The data which tracks investment of $1 million and more in startups operating within Africa showed that 77 firms received a cumulative $1.1 billion from 83 deals involving 168 different investors. 35 percent of the funding went to financial technology (Fintech) firms which continued their dominance of the funding activities on the continent.
Fintech startups based in Nigeria received $439 million of the total funding. OPay, Interswitch, and PalmGroup were the most outstanding firms accounting for 93 percent of the funding and close to 50 percent of the entire funding that went to all African startups across sectors in 2019.
OPay a startup founded by Opera made a bold statement in July 2019 when it said it has received funding by a group of Chinese investors, including Sequoia China, IDG Capital, and Source Code Capital.
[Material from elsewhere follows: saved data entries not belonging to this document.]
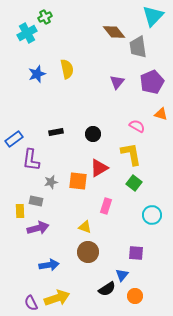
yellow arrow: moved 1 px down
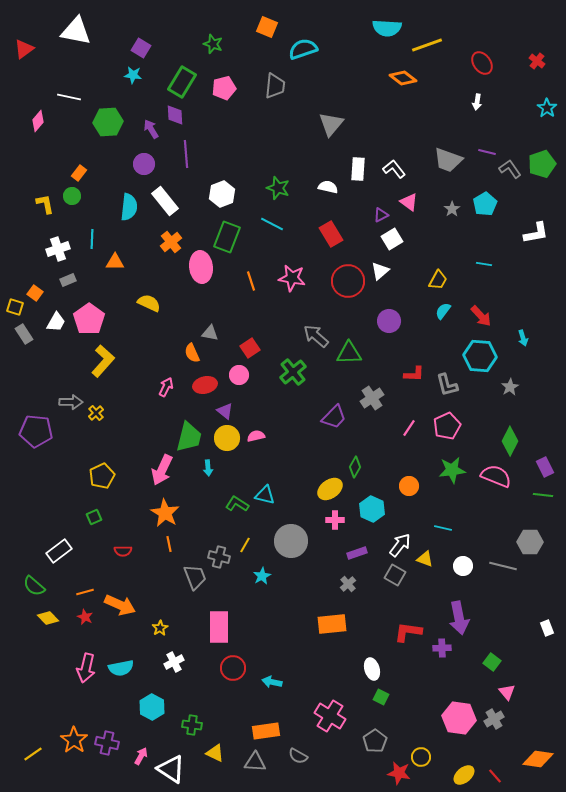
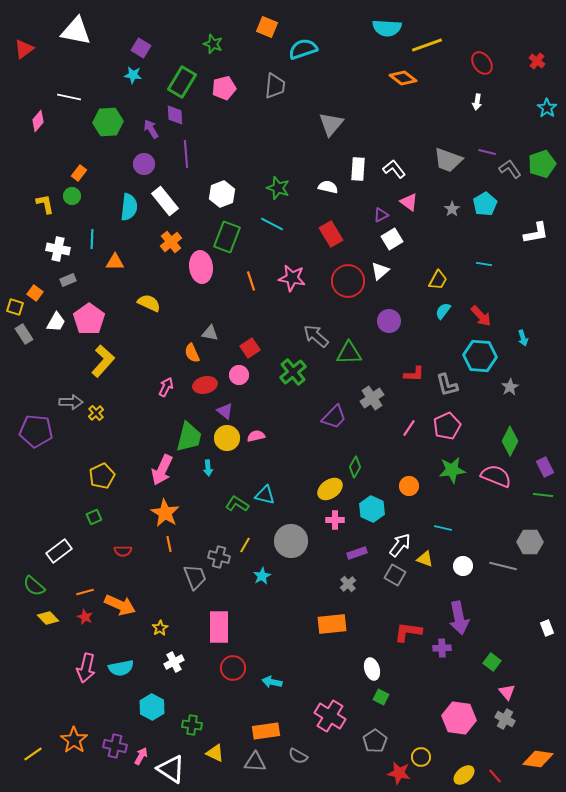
white cross at (58, 249): rotated 30 degrees clockwise
gray cross at (494, 719): moved 11 px right; rotated 30 degrees counterclockwise
purple cross at (107, 743): moved 8 px right, 3 px down
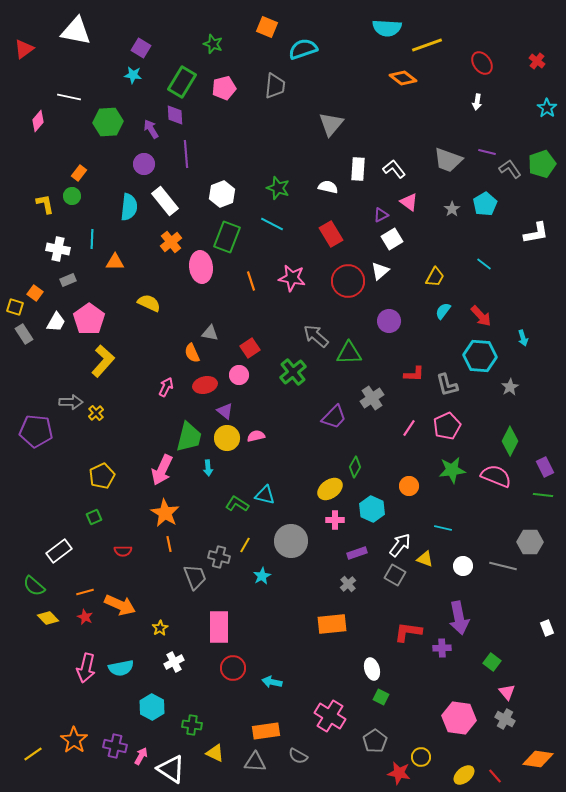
cyan line at (484, 264): rotated 28 degrees clockwise
yellow trapezoid at (438, 280): moved 3 px left, 3 px up
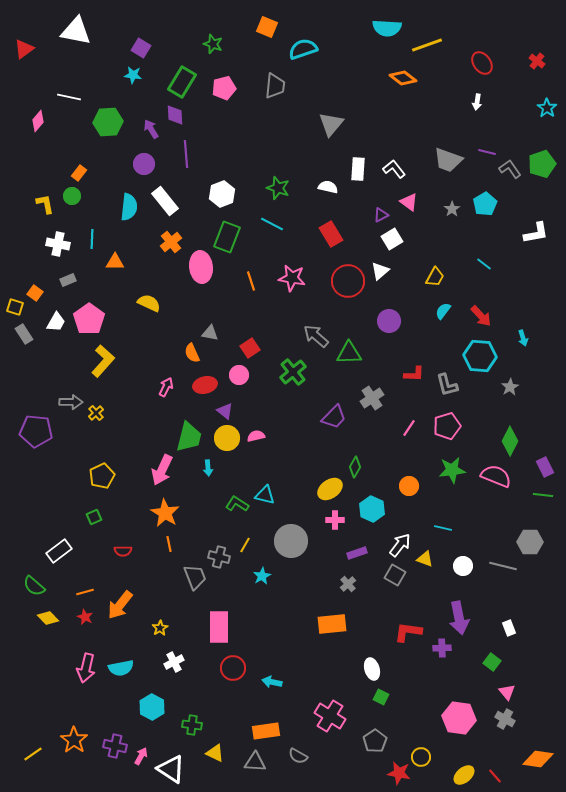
white cross at (58, 249): moved 5 px up
pink pentagon at (447, 426): rotated 8 degrees clockwise
orange arrow at (120, 605): rotated 104 degrees clockwise
white rectangle at (547, 628): moved 38 px left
Apart from being the largest seed funding of any startup operating from Nigeria, it was also the first time Chinese investors were taking significant equity in a startup based in the country.
Interswitch, a payment processing company with Nigerian founders, confirmed in November that it has reached unicorn (a privately held startup company valued at over $1 billion) status after Visa acquired a minority equity stake (21%) in the firm.
Visa was also to partner with PalmPay, a Chinese brand owned by Transsion Holdings which also announced the funding of $40 billion in November. The investment had participation from Chinese organisations such as Transsion’s Tecno, NetEase, and MediaTek.
Barely two days after PalmPay’s announcement, OPay came back with a massive $170 million Series B round from both existing and new investors such as Meituan-Dianping, GaoRong, Source Code Capital, Softbank Asia, BAI, Redpoint, IDG Capital, Sequoia China, and GSR Ventures.
Although there is barely one month to the end of 2019, some experts have said more announcements may still be heard before December 31, 2019. For one, Alibaba founder Jack Ma appears to be stepping up his interest in the African market with the commencement of his African Netpreneur Prize. Nigerian health tech firm, LifeBank was one of the winners of the maiden edition. Ma’s company Alibaba is said to have grand ambitions that cut across eCommerce, payment, and remittance sectors in Africa as part of measures to curtail the growing influence of Amazon.